# Any well known, or good hamlet productions out there? (something easy to find)



## Manok (Aug 29, 2011)

Our play in english 102 is going to be hamlet, I am quite aware of Tchaikovsky's tone poem/incidental music, but I was hoping to find an opera that would be fun to listen to, does anyone know of one that would be easy to find?


----------



## Cavaradossi (Aug 2, 2012)

Well I don't about fun, but the best known operatic version the one by Ambroise Thomas. It might not help for your English course, since the opera is in French.


----------



## mamascarlatti (Sep 23, 2009)

Cavaradossi said:


> Well I don't about fun, but the best known operatic version the one by Ambroise Thomas. It might not help for your English course, since the opera is in French.


I'll second that. As well as being in French the ending of the Thomas Hamlet is completely different

For a fun non operatic version I LOVE this:


----------



## ahammel (Oct 10, 2012)

Holy cats, I didn't know there was a DVD of the Scottish time-travelling _Hamlet_! I'll have to track that one down!


----------



## Manok (Aug 29, 2011)

This was for my own personal enjoyment rather than anything to do with the class thanks for the suggestion .


----------



## msegers (Oct 17, 2008)

Thomas's opera _Hamlet_ - there used to be a complete version with English subtitles on Youtube. Now, there is a complete version with German subs but with a great cast.

The best _Hamlet_ I know of in any format is the great 1964 Russian version (with English subs). There are excerpts on Youtube; you can find it on DVD relatively cheap on Amazon and on torrent sites. Innokenti Smoktunovsky, known as the greatest Russian actor of the 20th century plays Hamlet, and Shostakovich wrote the music.


----------

Exercise 1 >>
From the Hamlet forum thread, quote the passage starting at "This was for" and ending at "wrote the music.".
Exercise 2 >>
Name every distinct username that posts in the Hamlet forum thread.

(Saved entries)
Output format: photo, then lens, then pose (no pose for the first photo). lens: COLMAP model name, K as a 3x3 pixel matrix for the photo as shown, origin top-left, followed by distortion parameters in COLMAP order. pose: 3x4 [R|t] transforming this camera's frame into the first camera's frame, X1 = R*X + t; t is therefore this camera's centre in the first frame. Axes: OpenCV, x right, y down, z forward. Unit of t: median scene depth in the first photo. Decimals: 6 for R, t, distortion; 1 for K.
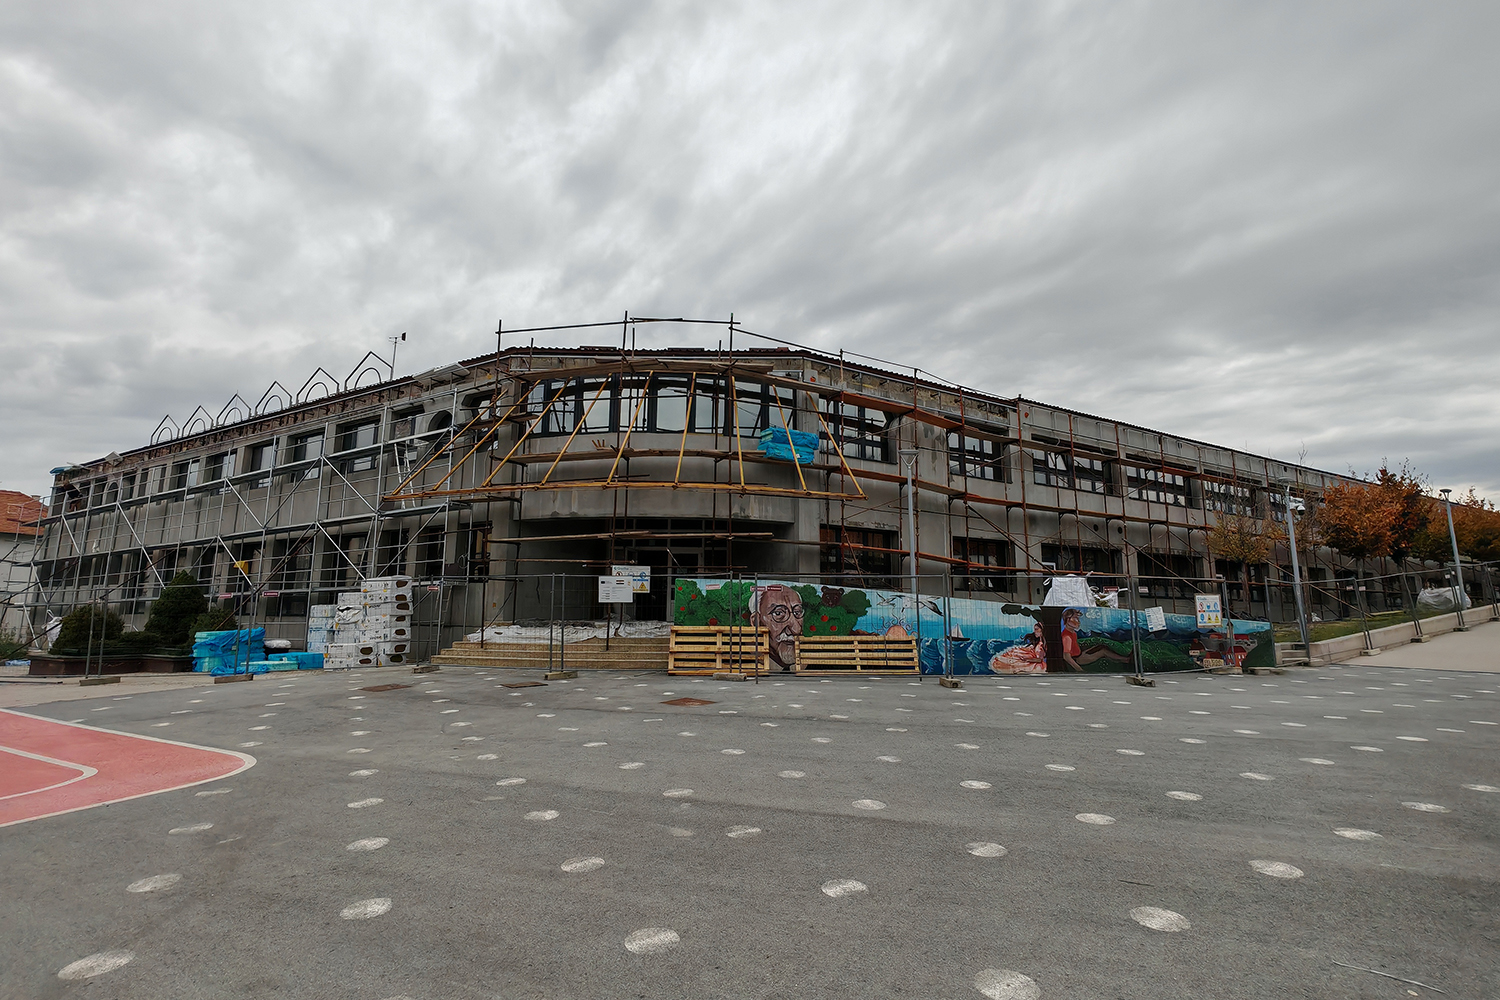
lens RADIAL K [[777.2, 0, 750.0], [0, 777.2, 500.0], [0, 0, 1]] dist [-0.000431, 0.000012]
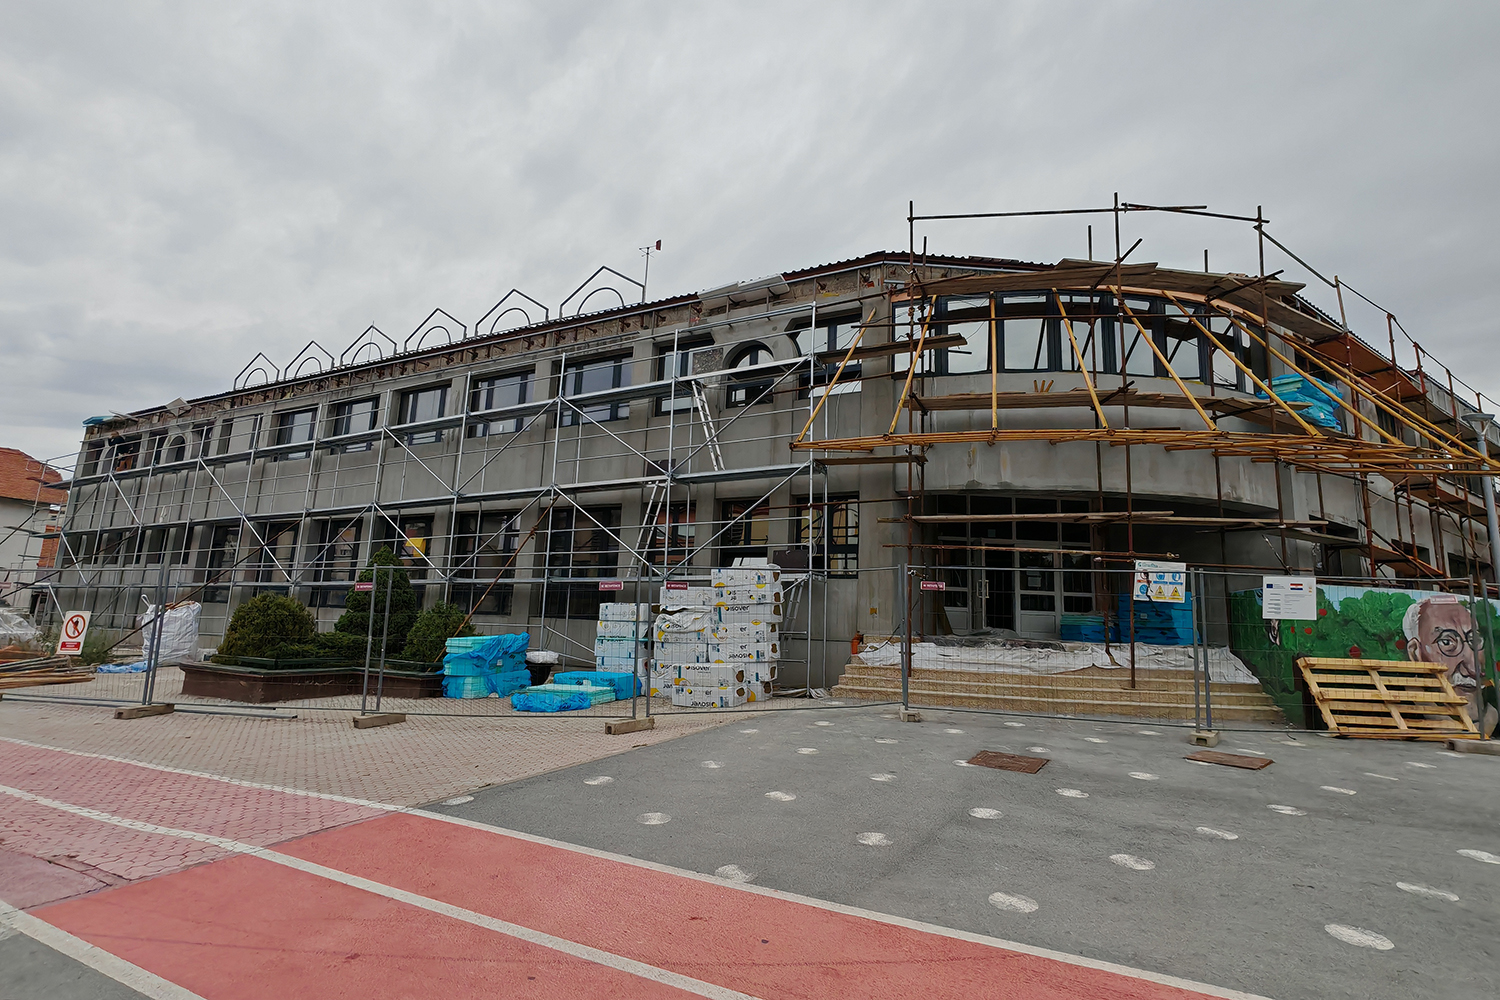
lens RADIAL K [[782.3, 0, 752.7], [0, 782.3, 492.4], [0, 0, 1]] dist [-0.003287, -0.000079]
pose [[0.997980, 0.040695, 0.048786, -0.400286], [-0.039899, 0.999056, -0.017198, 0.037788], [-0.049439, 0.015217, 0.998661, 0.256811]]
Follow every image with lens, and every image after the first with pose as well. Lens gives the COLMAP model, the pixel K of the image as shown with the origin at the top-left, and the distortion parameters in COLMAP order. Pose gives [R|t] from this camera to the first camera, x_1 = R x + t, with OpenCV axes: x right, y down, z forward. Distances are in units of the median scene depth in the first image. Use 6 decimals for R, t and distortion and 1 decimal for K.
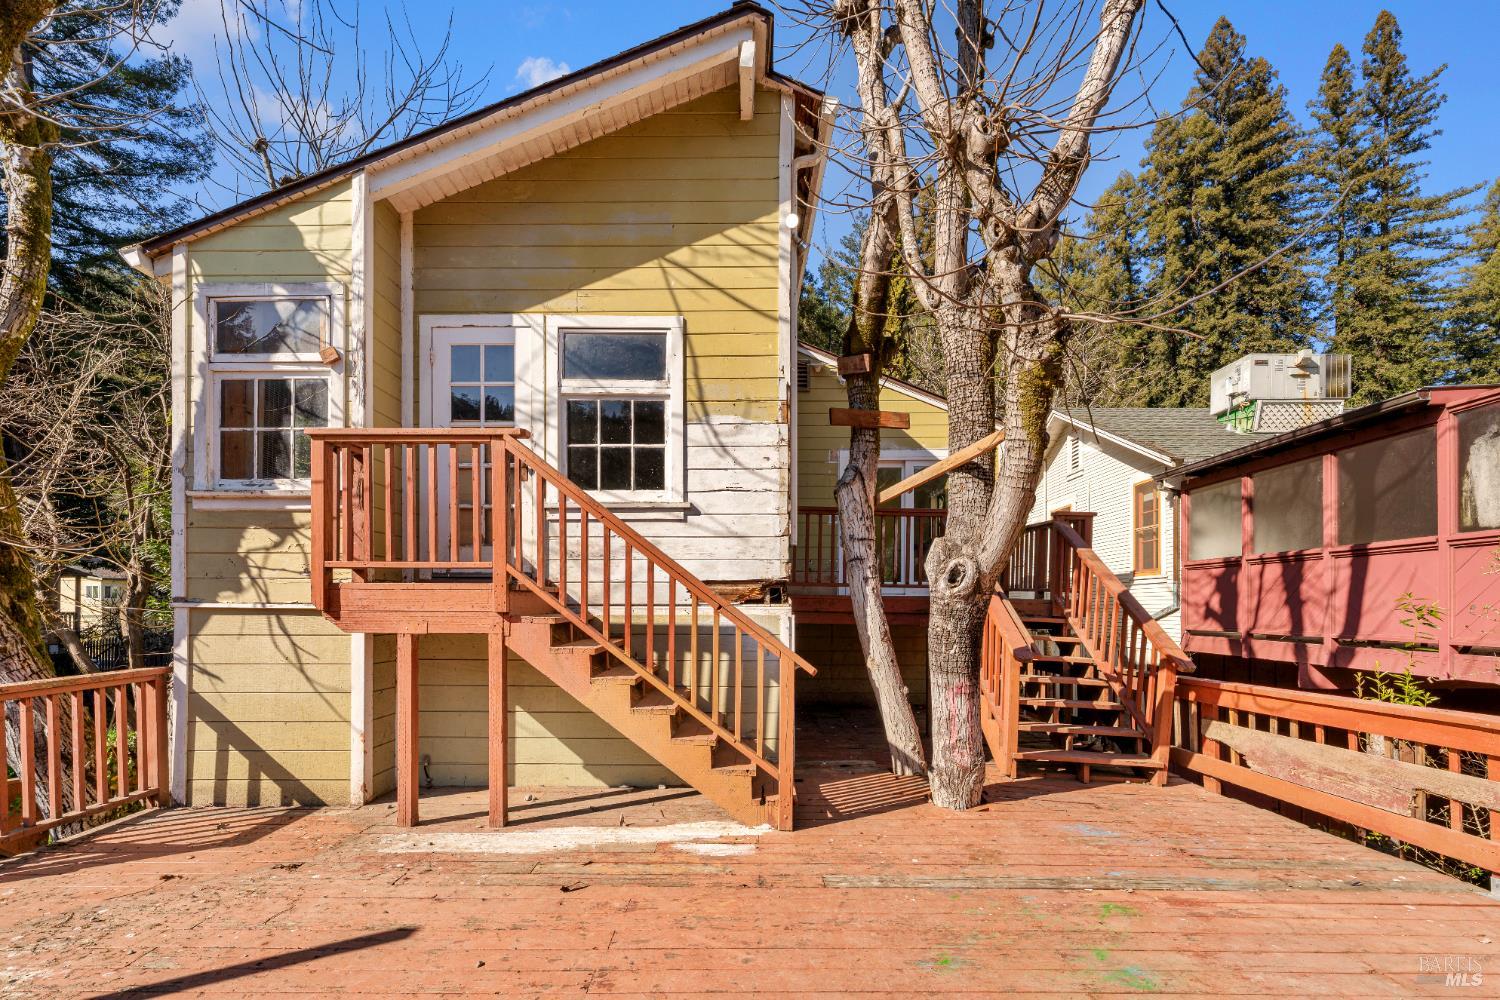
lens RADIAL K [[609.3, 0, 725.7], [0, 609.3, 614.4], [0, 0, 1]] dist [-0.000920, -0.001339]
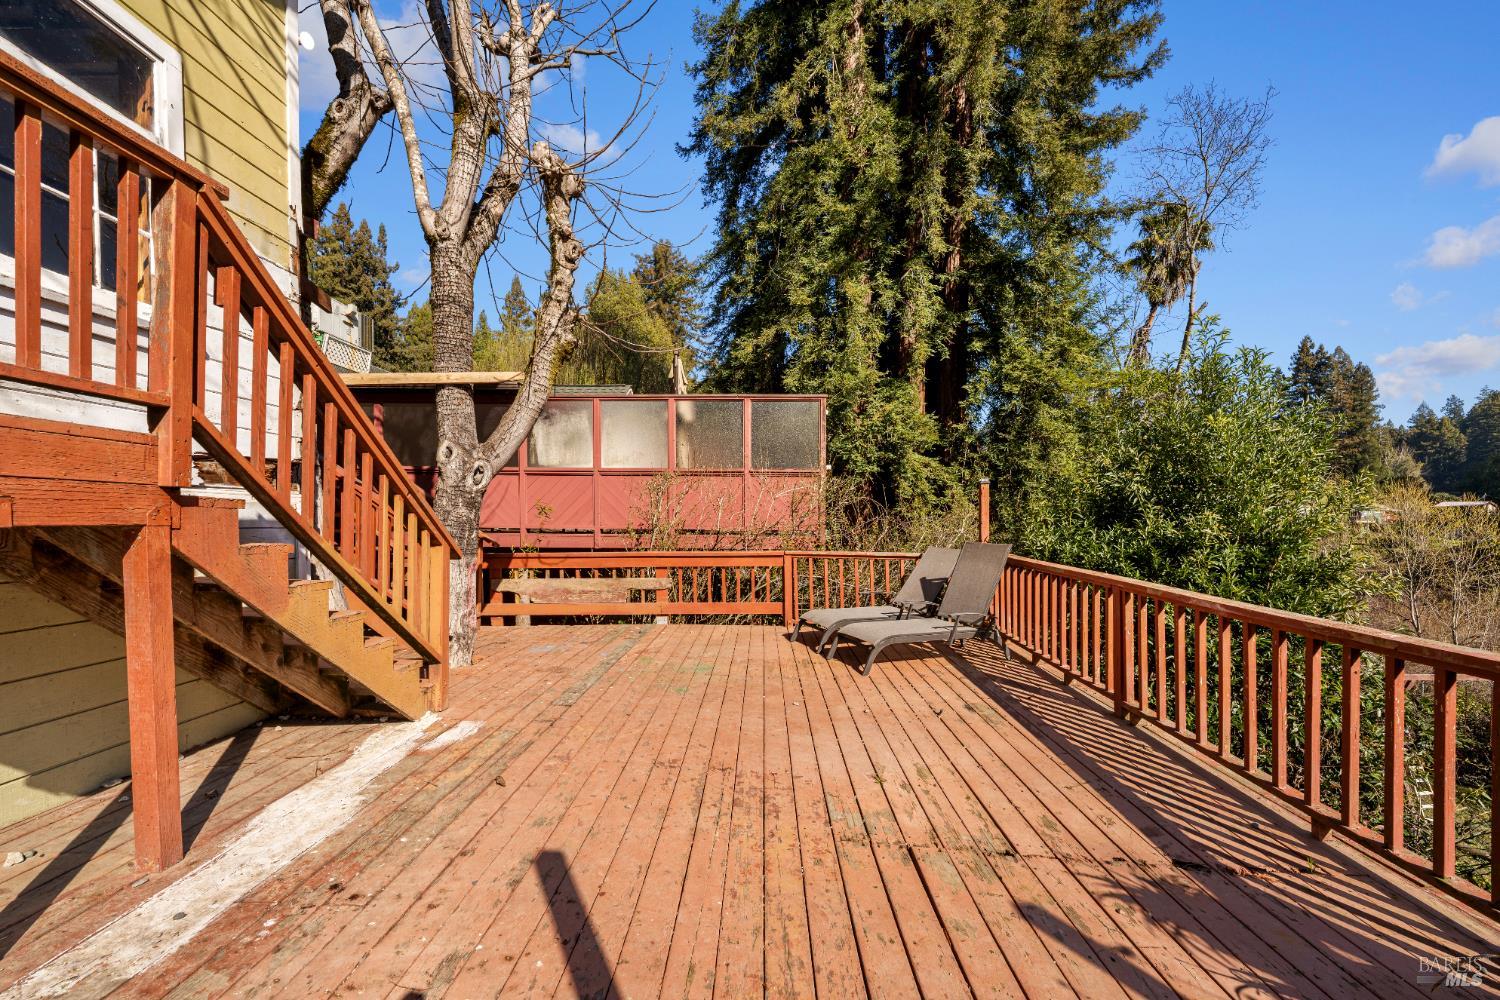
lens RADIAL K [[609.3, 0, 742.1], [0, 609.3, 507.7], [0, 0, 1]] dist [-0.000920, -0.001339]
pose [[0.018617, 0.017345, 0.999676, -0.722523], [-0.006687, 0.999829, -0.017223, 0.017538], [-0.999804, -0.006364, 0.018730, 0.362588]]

Written reply 1 >>
This was for my own personal enjoyment rather than anything to do with the class thanks for the suggestion .


----------



## msegers (Oct 17, 2008)

Thomas's opera _Hamlet_ - there used to be a complete version with English subtitles on Youtube. Now, there is a complete version with German subs but with a great cast.

The best _Hamlet_ I know of in any format is the great 1964 Russian version (with English subs). There are excerpts on Youtube; you can find it on DVD relatively cheap on Amazon and on torrent sites. Innokenti Smoktunovsky, known as the greatest Russian actor of the 20th century plays Hamlet, and Shostakovich wrote the music.

Written reply 2 >>
Manok, Cavaradossi, mamascarlatti, ahammel, msegers